For the CEO of a company with a fiduciary board (as opposed to an advisory board), there’s perhaps nothing more complex than developing a healthy, mutually satisfying relationship with the board. I’ve been on numerous boards, worked for a few and observed many management-board relationships up close and personal. Few of them work on the relationship rather than just being in the relationship. This can be catastrophic (whether at home or at work)!

When I was a young CEO, I worked for a board that a private equity firm controlled. This was a turnaround situation, so I had some initial leeway to be brash and demanding, because we had to do some emergency surgery to keep the company alive. I quickly did my best to keep the PE guys at arm’s length and had some success. Luckily I had a wise attorney who pointed out that this may not be a good long-term strategy and that when things turned around I’d have worn out my welcome. Good advice!

My mindset then wasn’t one of partnership. I had a whacky founder and a pedantic small shareholder on the board, and I saw it as a pool of glue that slowed me down.

Since then, I’ve worked with numerous boards and executive teams and observed highly functioning relationships along with some dysfunction. Below are a dozen observations I’ve made of healthy, valuable relationships between the board and CEO. I won’t go through a litany of legal and fiduciary rules; there are plenty of high-priced lawyers to do that. I’m interested in how a CEO can optimize the relationship, which of course requires a talented chairman and willing board.

1. Be a peer. Yes, you report to the board; it controls your compensation, approves your strategy and should monitor your results, but develop a peer-to-peer relationship with the members. A board is a bunch of individuals, and it behooves you to think of them that way in your interaction between the board meetings.

2. Make your expectations clear, and make damn sure you understand theirs. What does a win look like? You may have to ask. Be clear about how you’ll communicate, and drive effective meeting cadence and practices.

3. Demand a performance review or structured feedback.

4. Expect members to spend time understanding the business. Facilitate this by sending them good, balanced information and getting them to educational events.

5. Don’t try to deceive them. Boards, like bankers, hate to be surprised. Establish a “no surprises” policy upfront in your tenure.

6. If you have weak members, carefully lobby for their removal.
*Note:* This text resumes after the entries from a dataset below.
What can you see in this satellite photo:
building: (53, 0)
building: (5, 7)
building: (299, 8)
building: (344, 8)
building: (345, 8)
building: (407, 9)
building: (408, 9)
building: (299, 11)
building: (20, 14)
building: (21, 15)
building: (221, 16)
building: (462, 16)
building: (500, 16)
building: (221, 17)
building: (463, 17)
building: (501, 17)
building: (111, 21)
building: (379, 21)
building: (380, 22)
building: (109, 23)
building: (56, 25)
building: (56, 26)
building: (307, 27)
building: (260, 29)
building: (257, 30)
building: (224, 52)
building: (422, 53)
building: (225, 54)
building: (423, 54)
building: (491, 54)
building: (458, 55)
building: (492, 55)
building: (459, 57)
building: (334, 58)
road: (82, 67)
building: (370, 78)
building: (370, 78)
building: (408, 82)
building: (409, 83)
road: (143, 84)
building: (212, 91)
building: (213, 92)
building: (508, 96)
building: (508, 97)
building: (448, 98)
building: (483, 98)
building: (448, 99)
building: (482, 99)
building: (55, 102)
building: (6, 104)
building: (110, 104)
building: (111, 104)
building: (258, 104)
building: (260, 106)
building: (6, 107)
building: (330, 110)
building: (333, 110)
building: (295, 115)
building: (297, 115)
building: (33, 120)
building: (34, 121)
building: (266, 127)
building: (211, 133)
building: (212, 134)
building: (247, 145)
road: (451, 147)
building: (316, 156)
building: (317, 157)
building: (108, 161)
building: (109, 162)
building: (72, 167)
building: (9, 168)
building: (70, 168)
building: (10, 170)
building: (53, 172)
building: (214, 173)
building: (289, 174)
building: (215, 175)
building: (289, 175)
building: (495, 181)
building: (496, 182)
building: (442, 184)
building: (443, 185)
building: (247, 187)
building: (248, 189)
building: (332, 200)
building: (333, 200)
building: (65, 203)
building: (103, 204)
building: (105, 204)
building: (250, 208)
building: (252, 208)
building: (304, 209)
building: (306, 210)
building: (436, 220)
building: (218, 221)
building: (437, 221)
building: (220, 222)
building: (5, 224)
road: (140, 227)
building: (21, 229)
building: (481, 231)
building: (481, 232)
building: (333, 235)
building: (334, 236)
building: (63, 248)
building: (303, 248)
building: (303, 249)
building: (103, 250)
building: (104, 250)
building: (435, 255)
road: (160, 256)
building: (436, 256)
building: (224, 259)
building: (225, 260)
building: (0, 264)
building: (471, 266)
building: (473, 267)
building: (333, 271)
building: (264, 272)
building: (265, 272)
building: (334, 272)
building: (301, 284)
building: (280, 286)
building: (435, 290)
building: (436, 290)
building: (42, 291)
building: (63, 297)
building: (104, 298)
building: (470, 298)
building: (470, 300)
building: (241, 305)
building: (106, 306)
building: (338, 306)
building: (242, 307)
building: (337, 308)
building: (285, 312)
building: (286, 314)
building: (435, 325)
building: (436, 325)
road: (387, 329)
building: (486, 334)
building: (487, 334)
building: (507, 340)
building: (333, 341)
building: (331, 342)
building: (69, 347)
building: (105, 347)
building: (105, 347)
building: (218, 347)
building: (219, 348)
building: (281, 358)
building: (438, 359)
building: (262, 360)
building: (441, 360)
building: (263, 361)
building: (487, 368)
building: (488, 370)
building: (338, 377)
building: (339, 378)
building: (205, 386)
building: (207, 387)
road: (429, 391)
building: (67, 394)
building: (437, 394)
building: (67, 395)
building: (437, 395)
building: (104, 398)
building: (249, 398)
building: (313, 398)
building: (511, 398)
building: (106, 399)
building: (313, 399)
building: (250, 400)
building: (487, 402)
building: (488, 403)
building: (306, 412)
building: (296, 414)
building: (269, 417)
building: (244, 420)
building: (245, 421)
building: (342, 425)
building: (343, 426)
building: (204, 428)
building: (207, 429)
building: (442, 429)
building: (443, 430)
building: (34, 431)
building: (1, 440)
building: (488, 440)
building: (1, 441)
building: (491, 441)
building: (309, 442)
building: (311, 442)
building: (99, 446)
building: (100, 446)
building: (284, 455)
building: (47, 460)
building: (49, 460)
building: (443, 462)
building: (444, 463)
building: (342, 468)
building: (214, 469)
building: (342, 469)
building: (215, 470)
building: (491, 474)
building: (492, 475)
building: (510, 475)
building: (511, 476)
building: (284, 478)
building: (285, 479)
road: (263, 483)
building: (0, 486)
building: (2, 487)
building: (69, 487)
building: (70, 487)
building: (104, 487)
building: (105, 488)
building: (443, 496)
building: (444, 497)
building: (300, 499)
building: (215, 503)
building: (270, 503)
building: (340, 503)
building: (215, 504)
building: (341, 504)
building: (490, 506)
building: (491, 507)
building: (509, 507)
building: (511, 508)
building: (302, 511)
7. Make board meetings fun. Board members shouldn’t be bored.

8. Stick to strategic issues (see No. 2). Gain consensus that you won’t spend much time in the weeds, and when you get there, get back on the fairway!

9. Spend as much time and energy with members you don’t like as with those you do.

10. Don’t let board members be prescriptive with your team, but make sure they’re exposed to one another.

11. Learn to simplify, frame and explain complex issues in language that is clear. If the board is confused, you’ll get bad direction from them.

12. Recognize that you sometimes have to fight for what you believe is right.

This relationship is as hard as, or harder than, marriage. If you don’t work on it, it won’t last.